Data deletion syntax questions

InteractiveAdvertisingBureau / Data-Subject-Rights

IAB Tech Lab Data Deletion Request Framework specification

1 stars 0 forks source link

Data deletion syntax questions #4

Open bretg opened 2 months ago

bretg commented 2 months ago

Reviewing the doc for Prebid Server implementation, several questions came up.

1) Can deletion requests contain more than one ID at once, or must there be multiple requests? The text seems to indicate there can be more than one, but the actual protocol doesn't define arrays.

Specifically, doc says "1st Party determines what identifiers are subject to the request." but then the sub field is defined as a string rather than array of strings.

It would be quite nice if multiple IDs could be in the same request rather than having to process many separate requests since they're going to overlap significantly.

2) The sub field is listed as being a string, but is shown in the examples as an object.

Screenshot 2024-06-26 at 11 51 03 AM

yet

    "sub": {
        "identifierValue": "28f6dc889e...fe167",
        "identifierType": "email",
        "identifierFormat": "sha256"
    },

3) How do data deletion requests map to ExtendedIDs? The document example indicates the sub field "contains the identifier type". e.g. "email" in the example.

Is it intended that the identifierType match the value in user.eids.source? e.g. pubcid.org, id5-sync.com, etc. Prebid has a list of many EID sources. Entities will need to know where to look for the identifierValue and there are often many EIDs in a single request.

thanks

bretg commented 1 month ago

@jaredmoscow -- what forum should questions like this be surfaced?

jaredmoscow commented 1 month ago

Hi @bretg,

Each deletion request needs to be an atomic unit with a single identifier in the body.
Good question here about the sub claim. In the JWT spec I believe the sub claim is formatted as a string. With the multiple items here, this might just require the current object to be relabeled or have it separated into three claims.
The specification does not define how participants map a shared identifier to other identifiers in their own system. Each pair of participants in a request will communicate a supported ID (based off the dsrdelete.json information) to propagate a request. Obligations to a request are determined by the recipient. The format, type, and value information should be included in the dsrdelete.json so that downstream participants know what to work off of when receiving a single request.

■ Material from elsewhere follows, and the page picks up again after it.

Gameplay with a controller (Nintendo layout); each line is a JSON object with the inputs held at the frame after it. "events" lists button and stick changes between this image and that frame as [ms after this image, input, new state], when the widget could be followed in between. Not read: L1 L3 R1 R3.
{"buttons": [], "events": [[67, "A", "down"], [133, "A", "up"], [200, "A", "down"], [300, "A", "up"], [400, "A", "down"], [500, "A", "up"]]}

simontrasler commented 1 month ago

A couple of comments:

Point 3 relates to a shared ID. The question is about the definition of identifierType for an EID, and should it be the eids.source (typically a domain name) or something else? Or is there an expectation that publishers need only define and support deletion of their first-party IDs?
Regarding point 1, why does each deletion request need to specify only a single ID? This could be quite inefficient and makes it difficult for the caller to track success, or even (from a mobile browser) to send the requests successfully in the first place -- I'm assuming we're not requiring the end user to ask for each ID to be deleted one at a time, in which case there is a single transaction to delete the user's N IDs. It would be helpful to support an array of IDs to be deleted -- this will give the caller the choice of how many to bundle together, when it has the reasonable expectation the recipient will need to delete them all.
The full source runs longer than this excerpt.